Saturday, May 18, 2013

PostgreSQL New Development Priorities 3: Pluggable Parser

Really, when you look at the long-term viability of any platform, pluggability is where it's at.  A lot of the success of PostgreSQL to date has been built on extensions and portability, just as the success of AWS has been built on their comprehensive API.   Our future success will be built on taking pluggability even further. 

In addition to pluggable storage, a second thing we really need is a pluggable parser interface.  That is, it should be possible to generate a statement structure, in binary form, and hand that off to libpq for execution.  There was recently some discussion about this on -hackers

If there were a way to hand off expression trees directly to the planner, then this would allow creating extensions which actually had additional syntax, without having to fork PostgreSQL.  This would support most of those "compatibility" extensions, as well as potentially allowing extensions like SKYLINE OF which change SQL behavior.

It would also help support PostgreSQL-based clustered databases, by allowing all of the parsing for a particular client to happen on a remote node and get passed to the clustered backends.  The pgPool2 project has asked for this for several years for that reason.

More intriguingly, it would allow for potentially creating an "ORM" which doesn't have to serialize everything to SQL, but can instead build expression trees directly based on client code.  This would both improve response times, and encourage developers to use a lot of PostgreSQL's more sophisticated features since they could access them directly in their code.

Taking things a step further, we could extend this to allow users to hand a plan tree directly to the executor.  This would fix things for all of the users who actually need query hints (as opposed to those who think they need them), as well as taking efficiency a step beyond cached plans.

There are a lot of reasons this would be just as difficult to do as pluggable storage.  Currently parsing depends on a context-dependant knowledge of system catalogs, including things like search_path.  So I have no idea what it would even look like.  But a parser API is something that people who hack on Postgres and fork it will continue to ask for.


  1. Having an ability not to fork postgres and plug different storage,parser is my dream. Good point, Josh !

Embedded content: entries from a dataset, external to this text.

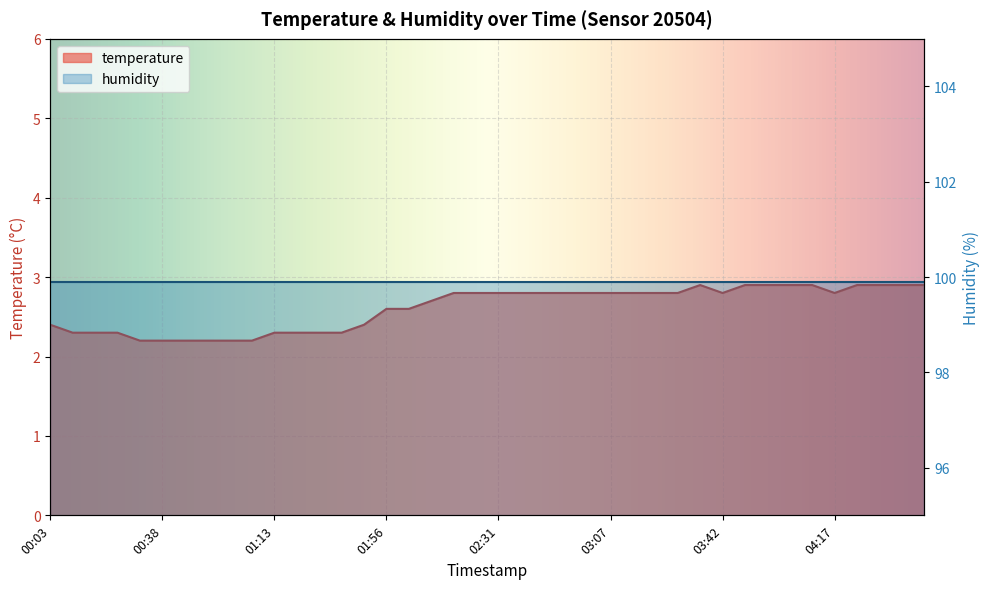

Count the values in the range 2 to 3.

40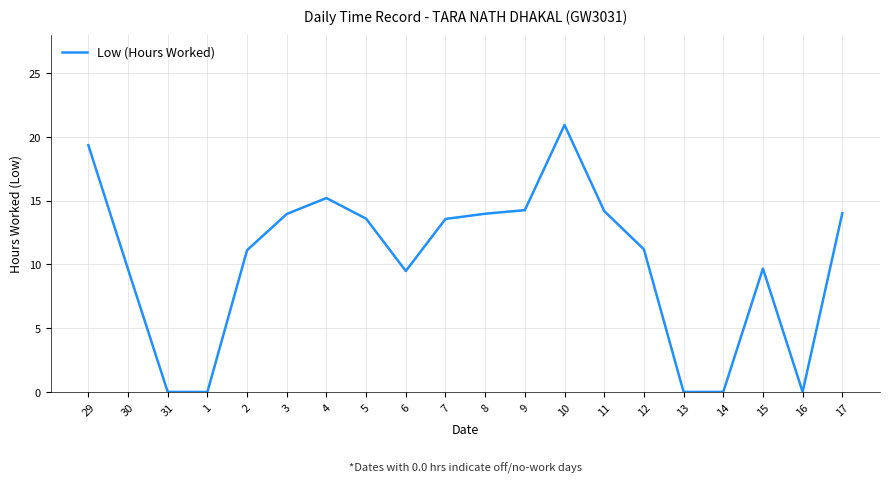

Where does the data first go above 13?

29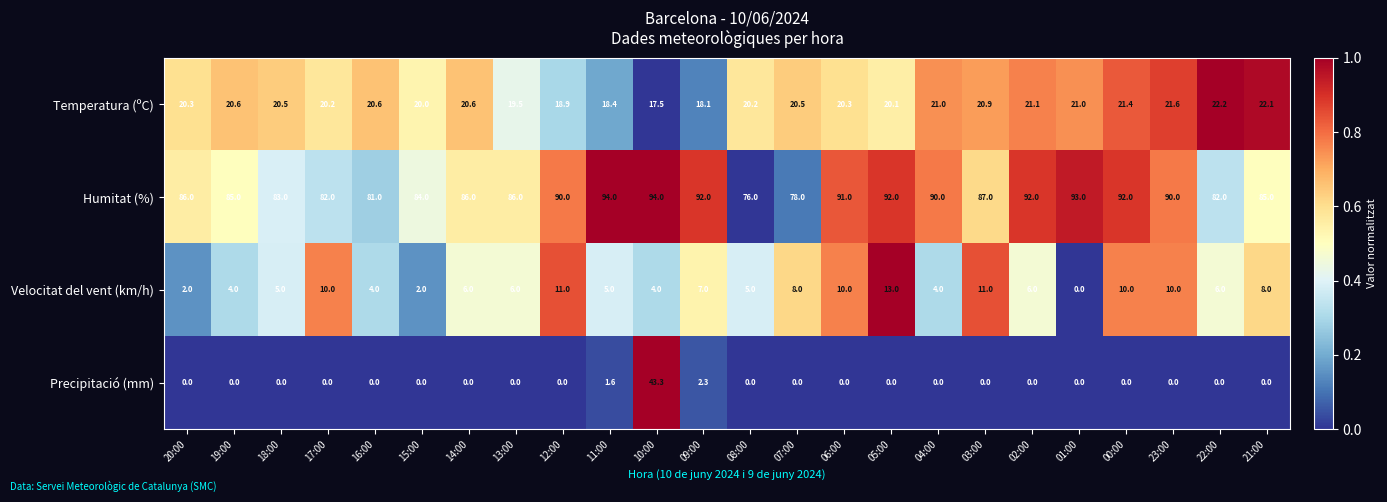

At 21:00, list the series in order from smallest to largest.

Precipitació (mm), Velocitat del vent (km/h), Temperatura (ºC), Humitat (%)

  2. Academic Postgres has direct API for bypassing parser - our FastCall API is strongly reduced descendant - but actually it is hard task, probably we need expandable parser and rewriter. You will not would write complete SQL parser to support some feature.

    1. My main concern is that SQL allows you only a limited subset of all possible parse / execution trees and everything not expressible via SQL has got no testing.

  3. Antony T. Curtis had a proof-of-concept plugable parser implementation for MySQL ready as far back as around 2005 or so AFAIR ...

    Unfortunately he was never given the time or resources to finish this ... and unlike his pluggable procedure language work that will now finally emerge in MariaDB i haven't head of any plans to revive the pluggable parser stuff yet ... but he might be able to provide some insight in his implementation plans from back then nonetheless ...

  4. I had a (rejected) talk proposal on these (and then some) pluggability features presented to last years European PostgreSQL conference.

    Nice you have taken up elaborating on these much needed issues ;)

  5. I would not do it as "pluggable parser" but rather a "pluggable top-level language", so in addition to pl/v8 we could also have tl/v8 - "tl" for top-level - which then has possibility to directly construct/manipulate parse trees and pass them to planner or even directly construct execution plans bypassing the optimizer.
    Then you could do "ALTER USER bob SET main_language = tlv8" to always switch to new language on connect

  6. I agree with Hannu Krosing's last comment, "pluggable top-level language". This is exactly the kind of thing I need to most effectively make my new Muldis D language run in a DBMS.

  7. I will note here that said -hackers thread is still going on, and I just contributed a post to it myself. In brief, I believe that my work in designing Muldis D, a homoiconic language whose native source code form is structured data, would be a good foundation for designing Postgres' whole pluggable language/parser system, and being an intermediary for arbitrary language translation or generation besides.